### Data records
---

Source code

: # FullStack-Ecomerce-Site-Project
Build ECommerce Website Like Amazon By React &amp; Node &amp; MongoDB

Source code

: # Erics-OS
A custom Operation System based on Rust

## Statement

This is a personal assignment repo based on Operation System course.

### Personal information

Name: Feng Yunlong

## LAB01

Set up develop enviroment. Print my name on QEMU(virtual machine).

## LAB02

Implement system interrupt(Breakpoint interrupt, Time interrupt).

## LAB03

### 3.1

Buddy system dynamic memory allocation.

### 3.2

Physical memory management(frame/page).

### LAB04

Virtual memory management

---

### Work instructions
Which lines above include the word "memory"? Pick them out and copy them.

### Result below
Buddy system dynamic memory allocation.
Physical memory management(frame/page).
Virtual memory management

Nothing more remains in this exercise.